Tidak tercapainya 100% persentase planlet hidup pada media tanam 3 dan 6
dikarenakan adanya sabut kelapa yang kurang dalam mempertahankan air. Planlet
anggrek dapat tumbuh dengan baik apabila kelembaban sekitar mencukupi dan hal ini
kurang terpenuhi pada media tanam 3 dan 6.

3. SIMPULAN
Aklimatisasi adalah proses dan tahap dalam teknik kultur jaringan guna
membantu planlet untuk beradaptasi di lingkungan non steril. Planlet yang ditanam
dengan cara kultur jaringan menyebabkan perkembangan sel-sel penjaga terhambat,
lapisan lilin (kutikula) yang tidak tumbuh dengan baik, lignin pada dinding sel
batang kurang, sel-sel palisade sedikit, dan jaringan pembuluh dari akar ke pucuk
kurang berkembang dan stomata tidak berfungsi dengan baik. Dalam proses
aklimatisasi yaitu konsentrasi karbohidrat (gula) perlu diperhatikan karena
pengurangan konsentrasi gula pada media tanam dapat menurunkan perkembangan
organisme yang dapat mengontaminasi tanaman melalui wadah sehingga persentase
kematian tanaman dalam proses aklimatisasi dapat semakin rendah. Penggunaan
paclobutrazol pada planlet berfungsi mengurangi jumlah lubang stomata,
meningkatkan lilin epikutikular, menyebabkan batang memendek dan akar menebal.

4. DAFTAR PUSTAKA
Ababil MA, Budiman, Azmi TKK. 2021. Aklimatisasi planlet pisang cavendish dengan
beberapa kombinasi media tanam. Jurnal Pertanian Presisi. 5 (1): 57-70.

Chandra S., Randopadhyay R., Kumar V., Chandra R. 2010. Acclimatization of tissue
culture planlets: from laboratory to land. Biotechnol Lett. 32: 1199-1205.

Erfa L, Maulida D, Sesanti RN, Yuriansyah. 2019. Keberhasilan aklimatisasi dan


pembesaran bibit kompot anggrek bulan (Phalaenopsis) pada beberapa
kombinasi media tanam. Jurnal Penelitian Pertanian Terapan. 19 (2): 121-126

Parnidi dan Budi US. 2012. Keragaan klon klon ABACA (Musa textilis Nee) hasil
kultur in-vitro pada fase aklimatisasi. Seminar Nasional Pendidikan dan Saintek
2016 (ISSN: 2557-533X). Malang (ID); Balai Penelitian Tanaman Pemanis dan
Serat.

Purmadewi GC, Wulandari AS, Damayanti RU. 2019. Pengaruh metode pengakaran
dan media aklimatisasi terhadap keberhasilan aklimatisasi tembesu (Fagraea
fragrans (Roxb.) Miq.). Jurnal Perbenihan Tanaman Hutan. 7 (1): 1-12.

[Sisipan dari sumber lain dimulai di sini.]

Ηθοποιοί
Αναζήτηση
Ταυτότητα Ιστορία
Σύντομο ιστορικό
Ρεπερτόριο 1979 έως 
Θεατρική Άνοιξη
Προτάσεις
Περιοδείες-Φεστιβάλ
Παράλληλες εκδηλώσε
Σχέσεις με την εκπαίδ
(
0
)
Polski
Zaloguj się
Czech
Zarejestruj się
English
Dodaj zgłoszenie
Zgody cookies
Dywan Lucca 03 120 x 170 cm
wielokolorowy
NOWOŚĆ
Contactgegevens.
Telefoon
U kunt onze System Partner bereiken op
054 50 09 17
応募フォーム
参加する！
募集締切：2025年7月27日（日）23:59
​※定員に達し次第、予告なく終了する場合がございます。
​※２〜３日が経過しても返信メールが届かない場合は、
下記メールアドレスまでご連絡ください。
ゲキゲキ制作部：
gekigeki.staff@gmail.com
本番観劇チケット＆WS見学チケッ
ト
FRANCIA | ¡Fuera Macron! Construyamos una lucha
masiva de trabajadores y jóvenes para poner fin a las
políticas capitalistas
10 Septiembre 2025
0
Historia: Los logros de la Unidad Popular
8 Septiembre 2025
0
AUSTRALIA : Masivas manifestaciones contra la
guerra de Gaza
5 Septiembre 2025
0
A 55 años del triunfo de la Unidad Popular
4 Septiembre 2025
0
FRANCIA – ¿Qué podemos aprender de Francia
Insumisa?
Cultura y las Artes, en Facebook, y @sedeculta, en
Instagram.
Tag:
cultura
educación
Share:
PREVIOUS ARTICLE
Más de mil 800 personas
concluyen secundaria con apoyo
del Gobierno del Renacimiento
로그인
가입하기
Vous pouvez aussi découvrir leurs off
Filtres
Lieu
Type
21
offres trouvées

Rai SP., Wiendi NMA., Krisantini. Optimasi produksi bibit tanaman kentang (Solanum
tuberosum) kultivar Granola dengan teknik fotoautrotofik. Bul. Agrohorti. 3(1):
28-38.

Sandra E. 2013. Cara Mudah Memahami dan Menguasai Kultur Jaringan Skala Rumah
Tangga. Bogor (ID): IPB Press.

Slamet. 2011. Perkembangan teknik aklimatisasi tanaman kedelai hasil regenerasi


kultur in vitro. Jurnal Litbang Pertanian, 30(2);48-54.